# Exercise instructions
Reproduce all of the lines in the records, substituting "Drift Legends" for "Drift Hunters" and leaving everything else unchanged.

# Records for this task
======
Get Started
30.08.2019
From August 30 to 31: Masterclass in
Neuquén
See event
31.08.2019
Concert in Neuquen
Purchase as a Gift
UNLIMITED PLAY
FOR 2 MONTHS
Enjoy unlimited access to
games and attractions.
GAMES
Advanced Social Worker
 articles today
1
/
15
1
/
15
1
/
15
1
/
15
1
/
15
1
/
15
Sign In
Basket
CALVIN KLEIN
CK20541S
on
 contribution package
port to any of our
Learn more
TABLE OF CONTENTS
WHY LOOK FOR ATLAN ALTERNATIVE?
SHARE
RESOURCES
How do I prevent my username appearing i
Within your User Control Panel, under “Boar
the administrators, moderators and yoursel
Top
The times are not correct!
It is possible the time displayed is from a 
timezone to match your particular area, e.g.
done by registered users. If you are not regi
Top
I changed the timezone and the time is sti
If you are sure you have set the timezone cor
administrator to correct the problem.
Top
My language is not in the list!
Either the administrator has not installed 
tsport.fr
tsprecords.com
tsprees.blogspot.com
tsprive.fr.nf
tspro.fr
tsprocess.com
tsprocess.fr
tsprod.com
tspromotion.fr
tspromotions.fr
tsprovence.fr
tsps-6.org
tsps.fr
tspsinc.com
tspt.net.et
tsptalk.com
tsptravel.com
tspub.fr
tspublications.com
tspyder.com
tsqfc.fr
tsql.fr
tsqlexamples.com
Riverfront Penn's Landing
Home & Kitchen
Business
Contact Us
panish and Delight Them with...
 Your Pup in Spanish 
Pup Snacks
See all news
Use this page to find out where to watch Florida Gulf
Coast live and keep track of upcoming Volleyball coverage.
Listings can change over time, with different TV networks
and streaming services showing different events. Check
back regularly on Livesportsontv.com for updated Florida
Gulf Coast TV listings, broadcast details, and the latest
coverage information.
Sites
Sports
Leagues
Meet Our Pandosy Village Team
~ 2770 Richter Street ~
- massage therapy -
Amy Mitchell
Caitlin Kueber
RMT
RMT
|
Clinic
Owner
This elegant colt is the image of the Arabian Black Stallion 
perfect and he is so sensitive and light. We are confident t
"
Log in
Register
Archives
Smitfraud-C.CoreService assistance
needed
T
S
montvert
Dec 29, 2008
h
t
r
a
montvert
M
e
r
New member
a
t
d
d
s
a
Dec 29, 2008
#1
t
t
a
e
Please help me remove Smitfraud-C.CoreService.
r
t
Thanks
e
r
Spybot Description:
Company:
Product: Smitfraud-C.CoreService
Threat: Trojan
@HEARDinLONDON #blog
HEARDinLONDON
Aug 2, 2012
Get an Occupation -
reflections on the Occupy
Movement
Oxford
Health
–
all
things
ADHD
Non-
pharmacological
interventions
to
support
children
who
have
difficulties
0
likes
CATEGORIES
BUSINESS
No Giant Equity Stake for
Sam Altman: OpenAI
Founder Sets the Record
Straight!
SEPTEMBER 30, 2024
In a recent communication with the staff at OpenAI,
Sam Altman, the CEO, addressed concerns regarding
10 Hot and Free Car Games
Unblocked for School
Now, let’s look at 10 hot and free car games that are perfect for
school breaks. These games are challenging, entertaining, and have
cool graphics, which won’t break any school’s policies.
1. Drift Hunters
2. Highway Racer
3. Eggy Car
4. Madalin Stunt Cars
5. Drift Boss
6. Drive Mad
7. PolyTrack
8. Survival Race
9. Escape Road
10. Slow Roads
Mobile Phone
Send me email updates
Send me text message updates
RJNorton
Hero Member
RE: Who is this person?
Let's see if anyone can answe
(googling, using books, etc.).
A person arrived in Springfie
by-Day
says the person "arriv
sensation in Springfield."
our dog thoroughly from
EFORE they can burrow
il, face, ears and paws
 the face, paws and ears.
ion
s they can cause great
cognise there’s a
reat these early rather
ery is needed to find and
======
# Solution
Get Started
30.08.2019
From August 30 to 31: Masterclass in
Neuquén
See event
31.08.2019
Concert in Neuquen
Purchase as a Gift
UNLIMITED PLAY
FOR 2 MONTHS
Enjoy unlimited access to
games and attractions.
GAMES
Advanced Social Worker
 articles today
1
/
15
1
/
15
1
/
15
1
/
15
1
/
15
1
/
15
Sign In
Basket
CALVIN KLEIN
CK20541S
on
 contribution package
port to any of our
Learn more
TABLE OF CONTENTS
WHY LOOK FOR ATLAN ALTERNATIVE?
SHARE
RESOURCES
How do I prevent my username appearing i
Within your User Control Panel, under “Boar
the administrators, moderators and yoursel
Top
The times are not correct!
It is possible the time displayed is from a 
timezone to match your particular area, e.g.
done by registered users. If you are not regi
Top
I changed the timezone and the time is sti
If you are sure you have set the timezone cor
administrator to correct the problem.
Top
My language is not in the list!
Either the administrator has not installed 
tsport.fr
tsprecords.com
tsprees.blogspot.com
tsprive.fr.nf
tspro.fr
tsprocess.com
tsprocess.fr
tsprod.com
tspromotion.fr
tspromotions.fr
tsprovence.fr
tsps-6.org
tsps.fr
tspsinc.com
tspt.net.et
tsptalk.com
tsptravel.com
tspub.fr
tspublications.com
tspyder.com
tsqfc.fr
tsql.fr
tsqlexamples.com
Riverfront Penn's Landing
Home & Kitchen
Business
Contact Us
panish and Delight Them with...
 Your Pup in Spanish 
Pup Snacks
See all news
Use this page to find out where to watch Florida Gulf
Coast live and keep track of upcoming Volleyball coverage.
Listings can change over time, with different TV networks
and streaming services showing different events. Check
back regularly on Livesportsontv.com for updated Florida
Gulf Coast TV listings, broadcast details, and the latest
coverage information.
Sites
Sports
Leagues
Meet Our Pandosy Village Team
~ 2770 Richter Street ~
- massage therapy -
Amy Mitchell
Caitlin Kueber
RMT
RMT
|
Clinic
Owner
This elegant colt is the image of the Arabian Black Stallion 
perfect and he is so sensitive and light. We are confident t
"
Log in
Register
Archives
Smitfraud-C.CoreService assistance
needed
T
S
montvert
Dec 29, 2008
h
t
r
a
montvert
M
e
r
New member
a
t
d
d
s
a
Dec 29, 2008
#1
t
t
a
e
Please help me remove Smitfraud-C.CoreService.
r
t
Thanks
e
r
Spybot Description:
Company:
Product: Smitfraud-C.CoreService
Threat: Trojan
@HEARDinLONDON #blog
HEARDinLONDON
Aug 2, 2012
Get an Occupation -
reflections on the Occupy
Movement
Oxford
Health
–
all
things
ADHD
Non-
pharmacological
interventions
to
support
children
who
have
difficulties
0
likes
CATEGORIES
BUSINESS
No Giant Equity Stake for
Sam Altman: OpenAI
Founder Sets the Record
Straight!
SEPTEMBER 30, 2024
In a recent communication with the staff at OpenAI,
Sam Altman, the CEO, addressed concerns regarding
10 Hot and Free Car Games
Unblocked for School
Now, let’s look at 10 hot and free car games that are perfect for
school breaks. These games are challenging, entertaining, and have
cool graphics, which won’t break any school’s policies.
1. Drift Legends
2. Highway Racer
3. Eggy Car
4. Madalin Stunt Cars
5. Drift Boss
6. Drive Mad
7. PolyTrack
8. Survival Race
9. Escape Road
10. Slow Roads
Mobile Phone
Send me email updates
Send me text message updates
RJNorton
Hero Member
RE: Who is this person?
Let's see if anyone can answe
(googling, using books, etc.).
A person arrived in Springfie
by-Day
says the person "arriv
sensation in Springfield."
our dog thoroughly from
EFORE they can burrow
il, face, ears and paws
 the face, paws and ears.
ion
s they can cause great
cognise there’s a
reat these early rather
ery is needed to find and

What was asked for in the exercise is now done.